KRJW
- Altamont, Oregon; United States;
- Broadcast area: Klamath Falls, Oregon
- Frequency: 1240 KHz
- Branding: La Patrona 106.5

Programming
- Format: Regional Mexican

Ownership
- Owner: Wynne Broadcasting Company, Inc.; (Cove Road Publishing, LLC);
- Sister stations: KFLS; KFLS-FM; KKKJ; KFEG; KKRB;

History
- First air date: February 6, 2014

Technical information
- Licensing authority: FCC
- Facility ID: 160745
- Class: C
- Power: 1,000 watts
- Transmitter coordinates: 42°12′18″N 121°45′39″W﻿ / ﻿42.20500°N 121.76083°W
- Translator: 106.5 K293CQ (Altamont)

Links
- Public license information: Public file; LMS;
- Webcast: Listen Live
- Website: KRJW Online

= KRJW =

KRJW (1240 AM, "La Patrona 106.5") is a radio station broadcasting a Regional Mexican format. It is licensed to Altamont, Oregon, and serves Klamath Falls, Oregon, and the surrounding areas. The station is currently owned by Wynne Broadcasting, LLC, and licensed to Cove Road Publishing, LLC.

==History==
KRJW was granted its FCC license on February 6, 2014 and hit the air soon afterward as a way to fill the void left when rival station KLAD acquired the full-time broadcast affiliation rights of ESPN Radio in 2014. Sister station KFLS had been an affiliate of ESPN Radio on a part-time basis for a number of years before KLAD acquired the full-time rights. KRJW immediately became an affiliate of CBS Sports Radio and the new full-time home of Jim Rome, who had previous been featured on its previous station.

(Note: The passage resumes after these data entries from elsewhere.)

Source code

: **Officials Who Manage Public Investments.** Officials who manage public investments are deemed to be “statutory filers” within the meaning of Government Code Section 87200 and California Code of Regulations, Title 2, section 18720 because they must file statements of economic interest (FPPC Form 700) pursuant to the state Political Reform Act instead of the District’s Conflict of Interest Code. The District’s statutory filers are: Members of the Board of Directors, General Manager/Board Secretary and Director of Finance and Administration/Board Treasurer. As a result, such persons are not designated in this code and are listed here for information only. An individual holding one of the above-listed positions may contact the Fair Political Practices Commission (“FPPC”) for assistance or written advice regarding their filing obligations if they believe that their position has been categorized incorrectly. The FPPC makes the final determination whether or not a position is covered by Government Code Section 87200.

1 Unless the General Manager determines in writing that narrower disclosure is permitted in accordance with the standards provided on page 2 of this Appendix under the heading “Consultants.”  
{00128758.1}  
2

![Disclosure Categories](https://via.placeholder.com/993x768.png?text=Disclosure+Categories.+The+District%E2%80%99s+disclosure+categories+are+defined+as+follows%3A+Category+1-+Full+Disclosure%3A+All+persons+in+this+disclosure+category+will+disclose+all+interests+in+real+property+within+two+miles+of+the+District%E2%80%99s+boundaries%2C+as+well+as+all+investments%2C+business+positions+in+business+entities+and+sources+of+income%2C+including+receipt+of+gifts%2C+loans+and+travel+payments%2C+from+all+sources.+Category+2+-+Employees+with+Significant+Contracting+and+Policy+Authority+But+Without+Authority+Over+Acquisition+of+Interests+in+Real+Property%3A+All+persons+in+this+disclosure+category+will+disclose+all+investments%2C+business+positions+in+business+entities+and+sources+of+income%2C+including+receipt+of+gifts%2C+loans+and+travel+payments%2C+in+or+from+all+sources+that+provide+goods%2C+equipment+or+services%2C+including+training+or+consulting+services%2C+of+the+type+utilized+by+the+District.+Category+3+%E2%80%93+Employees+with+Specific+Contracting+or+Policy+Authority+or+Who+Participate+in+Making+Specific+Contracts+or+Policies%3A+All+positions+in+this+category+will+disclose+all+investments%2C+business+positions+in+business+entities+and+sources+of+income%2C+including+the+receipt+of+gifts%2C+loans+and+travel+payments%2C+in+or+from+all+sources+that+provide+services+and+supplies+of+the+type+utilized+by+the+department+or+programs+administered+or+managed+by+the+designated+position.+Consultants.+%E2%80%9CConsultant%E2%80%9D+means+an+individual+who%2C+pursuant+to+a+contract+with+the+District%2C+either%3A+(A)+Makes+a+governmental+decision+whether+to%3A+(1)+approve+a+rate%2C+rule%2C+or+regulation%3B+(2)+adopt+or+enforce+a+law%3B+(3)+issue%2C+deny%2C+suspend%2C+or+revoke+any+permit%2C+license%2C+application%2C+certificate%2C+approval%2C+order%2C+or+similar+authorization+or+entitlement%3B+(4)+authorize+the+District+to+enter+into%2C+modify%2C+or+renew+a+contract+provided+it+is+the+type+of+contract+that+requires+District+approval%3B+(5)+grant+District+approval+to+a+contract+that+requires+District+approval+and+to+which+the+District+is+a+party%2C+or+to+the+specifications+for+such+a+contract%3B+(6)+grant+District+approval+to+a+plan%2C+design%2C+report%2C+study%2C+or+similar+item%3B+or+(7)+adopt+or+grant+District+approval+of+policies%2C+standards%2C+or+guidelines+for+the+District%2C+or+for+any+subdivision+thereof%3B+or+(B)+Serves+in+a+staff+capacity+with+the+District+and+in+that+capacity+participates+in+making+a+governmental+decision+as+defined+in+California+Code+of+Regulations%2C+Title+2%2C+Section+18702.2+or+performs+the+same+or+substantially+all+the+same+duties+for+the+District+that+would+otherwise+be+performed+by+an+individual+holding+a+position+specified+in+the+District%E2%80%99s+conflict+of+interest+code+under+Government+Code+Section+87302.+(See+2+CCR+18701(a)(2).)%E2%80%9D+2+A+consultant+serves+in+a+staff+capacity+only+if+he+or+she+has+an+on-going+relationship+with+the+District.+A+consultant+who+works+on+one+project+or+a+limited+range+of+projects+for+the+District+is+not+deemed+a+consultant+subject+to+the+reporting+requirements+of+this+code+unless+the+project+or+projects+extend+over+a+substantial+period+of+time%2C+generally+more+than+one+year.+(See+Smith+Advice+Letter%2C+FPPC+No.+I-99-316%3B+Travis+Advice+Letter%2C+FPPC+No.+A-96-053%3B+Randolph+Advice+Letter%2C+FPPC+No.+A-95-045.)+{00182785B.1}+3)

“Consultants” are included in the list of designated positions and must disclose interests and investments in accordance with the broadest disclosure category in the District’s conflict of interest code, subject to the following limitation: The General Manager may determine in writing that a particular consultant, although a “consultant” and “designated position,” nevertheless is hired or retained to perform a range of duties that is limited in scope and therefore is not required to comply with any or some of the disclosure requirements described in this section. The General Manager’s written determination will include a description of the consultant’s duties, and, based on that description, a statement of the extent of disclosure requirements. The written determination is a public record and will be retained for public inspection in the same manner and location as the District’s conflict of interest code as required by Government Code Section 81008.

The station would soon begin airing Portland Trail Blazers NBA basketball and University of Oregon Ducks football and basketball shortly after signing on the air and moving over from KFLS. In 2016, the station became the new home station for Mazama High School Vikings sports, with Randy Adams on the call.

On May 5, 2023, KRJW changed its format from sports to Regional Mexican, branded as "La Patrona 106.5".